*** DATA SHOWN ***

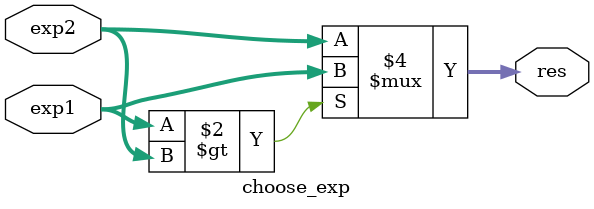
<source format=v>
`timescale 1ns / 1ps

module choose_exp(
    input [7:0] exp1,
    input [7:0] exp2,
    output reg [7:0] res
    );
    
    always @* begin
        if (exp1 > exp2)
            res <= exp1;
        else
            res <= exp2;
    end
endmodule

</source>
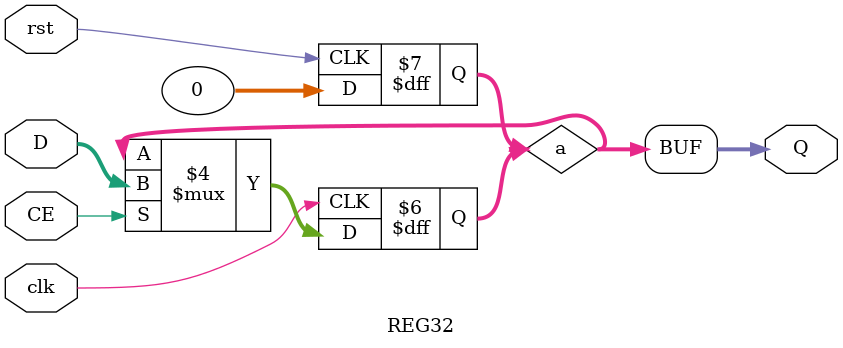
<source format=v>
`timescale 1ns / 1ps
module REG32(
input rst,
input clk,
input CE,
input [31:0]D,
output [31:0]Q
    );
reg [31:0]a;
assign Q=a;

always@(posedge rst)
begin
	a=0;
end

always@(posedge clk)
begin
	if(CE==1)
		a<=D;
end

endmodule

</source>
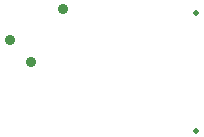
<source format=gbs>
G04 #@! TF.FileFunction,Soldermask,Bot*
%FSLAX46Y46*%
G04 Gerber Fmt 4.6, Leading zero omitted, Abs format (unit mm)*
G04 Created by KiCad (PCBNEW (after 2015-jan-16 BZR unknown)-product) date 11/03/2015 00:06:46*
%MOMM*%
G01*
G04 APERTURE LIST*
%ADD10C,0.150000*%
%ADD11C,0.900000*%
%ADD12C,0.500000*%
G04 APERTURE END LIST*
D10*
D11*
X94047038Y-40754936D03*
X89556910Y-43449013D03*
X91352962Y-45245064D03*
D12*
X105300000Y-41100000D03*
X105300000Y-51100000D03*
M02*

</source>
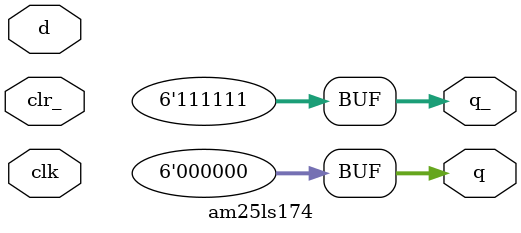
<source format=v>


// 25ls174 is WIDTH=6
// 25ls175 is WIDTH=4

`timescale 1ns / 100ps

module am25ls174(d, q, q_, clk, clr_);
parameter WIDTH = 6;
input [WIDTH-1:0] d;
output [WIDTH-1:0] q;
output [WIDTH-1:0] q_;
input clk;
input clr_;

reg [WIDTH-1:0] q;

always @(clr_)
begin
  q  = {WIDTH{1'b0}};
end

always @(posedge clk)
begin
	if (clr_ == 1'b1) begin
		q = d;
	end
end

assign q_  = ~q;

endmodule

</source>
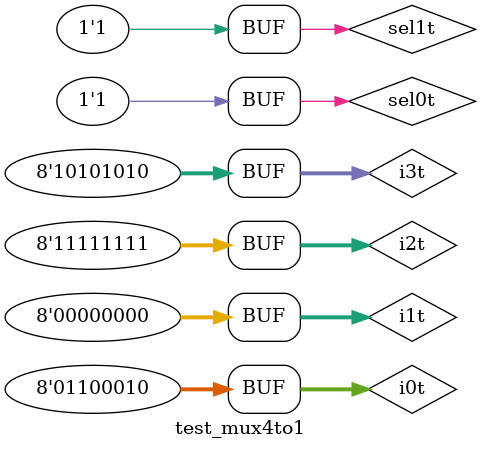
<source format=v>

module mux4to1(sel1, sel0, i0, i1, i2, i3, f);
  input sel0, sel1, i0, i1, i2, i3;
  output f;
  wire nsel1, nsel0, w1, w2, w3, w4;
  not(nsel1, sel1);
  not(nsel0, sel0);
  
  and(w1, nsel1, nsel0, i0);
  and(w2, nsel1, sel0, i1);
  and(w3, sel1, nsel0, i2);
  and(w4, sel1, sel0, i3);
  
  or(f, w1,w2,w3,w4);
  
endmodule

module mux4to1_8bit(sel1, sel0, i0, i1, i2, i3, f);
  input sel1, sel0;
  input [7:0]i3, i2, i1, i0;
  output [7:0]f;
  
  mux4to1 mux1(.sel1(sel1), .sel0(sel0), .i0(i0[0]), .i1(i1[0]), .i2(i2[0]), .i3(i3[0]), .f(f[0]));
  mux4to1 mux2(.sel1(sel1), .sel0(sel0), .i0(i0[1]), .i1(i1[1]), .i2(i2[1]), .i3(i3[1]), .f(f[1]));
  mux4to1 mux3(.sel1(sel1), .sel0(sel0), .i0(i0[2]), .i1(i1[2]), .i2(i2[2]), .i3(i3[2]), .f(f[2]));
  mux4to1 mux4(.sel1(sel1), .sel0(sel0), .i0(i0[3]), .i1(i1[3]), .i2(i2[3]), .i3(i3[3]), .f(f[3]));
  mux4to1 mux5(.sel1(sel1), .sel0(sel0), .i0(i0[4]), .i1(i1[4]), .i2(i2[4]), .i3(i3[4]), .f(f[4]));
  mux4to1 mux6(.sel1(sel1), .sel0(sel0), .i0(i0[5]), .i1(i1[5]), .i2(i2[5]), .i3(i3[5]), .f(f[5]));
  mux4to1 mux7(.sel1(sel1), .sel0(sel0), .i0(i0[6]), .i1(i1[6]), .i2(i2[6]), .i3(i3[6]), .f(f[6]));
  mux4to1 mux8(.sel1(sel1), .sel0(sel0), .i0(i0[7]), .i1(i1[7]), .i2(i2[7]), .i3(i3[7]), .f(f[7]));
  
endmodule

module test_mux4to1;
  reg [7:0]i0t, i1t, i2t, i3t;
  reg sel1t, sel0t;
  wire [7:0]q;
  mux4to1_8bit m8(.sel1(sel1t), .sel0(sel0t), .i0(i0t), .i1(i1t), .i2(i2t), .i3(i3t), .f(q));
  initial begin
    $monitor("sel1=%b, sel1=%b, i0=%b, i1=%b, i2=%b, i3=%b => f=%b", sel1t, sel0t, i0t, i1t, i2t, i3t, q);
    sel1t=1'b0; sel0t=1'b0; i0t=8'b01100010; i1t=8'b00000000; i2t=8'b11111111; i3t=8'b10101010;
    #10
    sel1t=1'b0; sel0t=1'b1; i0t=8'b01100010; i1t=8'b00000000; i2t=8'b11111111; i3t=8'b10101010;
    #10
    sel1t=1'b1; sel0t=1'b0; i0t=8'b01100010; i1t=8'b00000000; i2t=8'b11111111; i3t=8'b10101010;
    #10
    sel1t=1'b1; sel0t=1'b1; i0t=8'b01100010; i1t=8'b00000000; i2t=8'b11111111; i3t=8'b10101010;
  end
endmodule
</source>
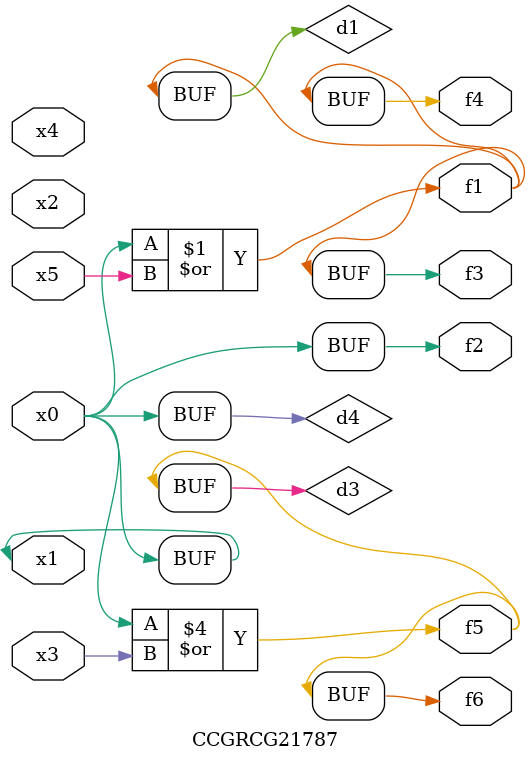
<source format=v>
module CCGRCG21787(
	input x0, x1, x2, x3, x4, x5,
	output f1, f2, f3, f4, f5, f6
);

	wire d1, d2, d3, d4;

	or (d1, x0, x5);
	xnor (d2, x1, x4);
	or (d3, x0, x3);
	buf (d4, x0, x1);
	assign f1 = d1;
	assign f2 = d4;
	assign f3 = d1;
	assign f4 = d1;
	assign f5 = d3;
	assign f6 = d3;
endmodule

</source>
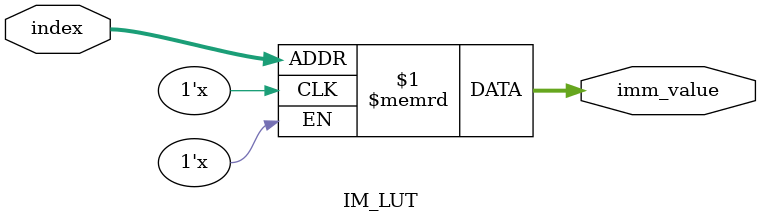
<source format=sv>
module IM_LUT #(
    parameter DATA_PATH_WIDTH = 8
) (
    input  logic [                4:0] index,     // index from LOAD_IMM
    output logic [DATA_PATH_WIDTH-1:0] imm_value  // immediate value output
);

    localparam LUT_SIZE = 32;

    // 32-entry immediate lookup table
    logic [DATA_PATH_WIDTH-1:0] im_mem[0:LUT_SIZE-1];

    // Combinational read
    assign imm_value = im_mem[index];

    // // Load from external file
    // initial begin
    //     // File example (binary or hex): one immediate per line
    //     // 00001010  (10)
    //     // 11110000  (-16)
    //     $readmemb("im_lut.txt", im_mem);
    // end

endmodule

</source>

*** End of DATA SHOWN ***

_ASSIGNMENT_.
Where an entry holds a picture, leave the picture out and output the rest exactly.

_SOLUTION TO THIS EXERCISE_.
<source format=v>
`timescale 1ns / 1ps

module choose_exp(
    input [7:0] exp1,
    input [7:0] exp2,
    output reg [7:0] res
    );
    
    always @* begin
        if (exp1 > exp2)
            res <= exp1;
        else
            res <= exp2;
    end
endmodule

</source>
<source format=v>
`timescale 1ns / 1ps
module REG32(
input rst,
input clk,
input CE,
input [31:0]D,
output [31:0]Q
    );
reg [31:0]a;
assign Q=a;

always@(posedge rst)
begin
	a=0;
end

always@(posedge clk)
begin
	if(CE==1)
		a<=D;
end

endmodule

</source>
<source format=gbs>
G04 #@! TF.FileFunction,Soldermask,Bot*
%FSLAX46Y46*%
G04 Gerber Fmt 4.6, Leading zero omitted, Abs format (unit mm)*
G04 Created by KiCad (PCBNEW (after 2015-jan-16 BZR unknown)-product) date 11/03/2015 00:06:46*
%MOMM*%
G01*
G04 APERTURE LIST*
%ADD10C,0.150000*%
%ADD11C,0.900000*%
%ADD12C,0.500000*%
G04 APERTURE END LIST*
D10*
D11*
X94047038Y-40754936D03*
X89556910Y-43449013D03*
X91352962Y-45245064D03*
D12*
X105300000Y-41100000D03*
X105300000Y-51100000D03*
M02*

</source>
<source format=v>


// 25ls174 is WIDTH=6
// 25ls175 is WIDTH=4

`timescale 1ns / 100ps

module am25ls174(d, q, q_, clk, clr_);
parameter WIDTH = 6;
input [WIDTH-1:0] d;
output [WIDTH-1:0] q;
output [WIDTH-1:0] q_;
input clk;
input clr_;

reg [WIDTH-1:0] q;

always @(clr_)
begin
  q  = {WIDTH{1'b0}};
end

always @(posedge clk)
begin
	if (clr_ == 1'b1) begin
		q = d;
	end
end

assign q_  = ~q;

endmodule

</source>
<source format=v>

module mux4to1(sel1, sel0, i0, i1, i2, i3, f);
  input sel0, sel1, i0, i1, i2, i3;
  output f;
  wire nsel1, nsel0, w1, w2, w3, w4;
  not(nsel1, sel1);
  not(nsel0, sel0);
  
  and(w1, nsel1, nsel0, i0);
  and(w2, nsel1, sel0, i1);
  and(w3, sel1, nsel0, i2);
  and(w4, sel1, sel0, i3);
  
  or(f, w1,w2,w3,w4);
  
endmodule

module mux4to1_8bit(sel1, sel0, i0, i1, i2, i3, f);
  input sel1, sel0;
  input [7:0]i3, i2, i1, i0;
  output [7:0]f;
  
  mux4to1 mux1(.sel1(sel1), .sel0(sel0), .i0(i0[0]), .i1(i1[0]), .i2(i2[0]), .i3(i3[0]), .f(f[0]));
  mux4to1 mux2(.sel1(sel1), .sel0(sel0), .i0(i0[1]), .i1(i1[1]), .i2(i2[1]), .i3(i3[1]), .f(f[1]));
  mux4to1 mux3(.sel1(sel1), .sel0(sel0), .i0(i0[2]), .i1(i1[2]), .i2(i2[2]), .i3(i3[2]), .f(f[2]));
  mux4to1 mux4(.sel1(sel1), .sel0(sel0), .i0(i0[3]), .i1(i1[3]), .i2(i2[3]), .i3(i3[3]), .f(f[3]));
  mux4to1 mux5(.sel1(sel1), .sel0(sel0), .i0(i0[4]), .i1(i1[4]), .i2(i2[4]), .i3(i3[4]), .f(f[4]));
  mux4to1 mux6(.sel1(sel1), .sel0(sel0), .i0(i0[5]), .i1(i1[5]), .i2(i2[5]), .i3(i3[5]), .f(f[5]));
  mux4to1 mux7(.sel1(sel1), .sel0(sel0), .i0(i0[6]), .i1(i1[6]), .i2(i2[6]), .i3(i3[6]), .f(f[6]));
  mux4to1 mux8(.sel1(sel1), .sel0(sel0), .i0(i0[7]), .i1(i1[7]), .i2(i2[7]), .i3(i3[7]), .f(f[7]));
  
endmodule

module test_mux4to1;
  reg [7:0]i0t, i1t, i2t, i3t;
  reg sel1t, sel0t;
  wire [7:0]q;
  mux4to1_8bit m8(.sel1(sel1t), .sel0(sel0t), .i0(i0t), .i1(i1t), .i2(i2t), .i3(i3t), .f(q));
  initial begin
    $monitor("sel1=%b, sel1=%b, i0=%b, i1=%b, i2=%b, i3=%b => f=%b", sel1t, sel0t, i0t, i1t, i2t, i3t, q);
    sel1t=1'b0; sel0t=1'b0; i0t=8'b01100010; i1t=8'b00000000; i2t=8'b11111111; i3t=8'b10101010;
    #10
    sel1t=1'b0; sel0t=1'b1; i0t=8'b01100010; i1t=8'b00000000; i2t=8'b11111111; i3t=8'b10101010;
    #10
    sel1t=1'b1; sel0t=1'b0; i0t=8'b01100010; i1t=8'b00000000; i2t=8'b11111111; i3t=8'b10101010;
    #10
    sel1t=1'b1; sel0t=1'b1; i0t=8'b01100010; i1t=8'b00000000; i2t=8'b11111111; i3t=8'b10101010;
  end
endmodule
</source>
<source format=v>
module CCGRCG21787(
	input x0, x1, x2, x3, x4, x5,
	output f1, f2, f3, f4, f5, f6
);

	wire d1, d2, d3, d4;

	or (d1, x0, x5);
	xnor (d2, x1, x4);
	or (d3, x0, x3);
	buf (d4, x0, x1);
	assign f1 = d1;
	assign f2 = d4;
	assign f3 = d1;
	assign f4 = d1;
	assign f5 = d3;
	assign f6 = d3;
endmodule

</source>
<source format=sv>
module IM_LUT #(
    parameter DATA_PATH_WIDTH = 8
) (
    input  logic [                4:0] index,     // index from LOAD_IMM
    output logic [DATA_PATH_WIDTH-1:0] imm_value  // immediate value output
);

    localparam LUT_SIZE = 32;

    // 32-entry immediate lookup table
    logic [DATA_PATH_WIDTH-1:0] im_mem[0:LUT_SIZE-1];

    // Combinational read
    assign imm_value = im_mem[index];

    // // Load from external file
    // initial begin
    //     // File example (binary or hex): one immediate per line
    //     // 00001010  (10)
    //     // 11110000  (-16)
    //     $readmemb("im_lut.txt", im_mem);
    // end

endmodule

</source>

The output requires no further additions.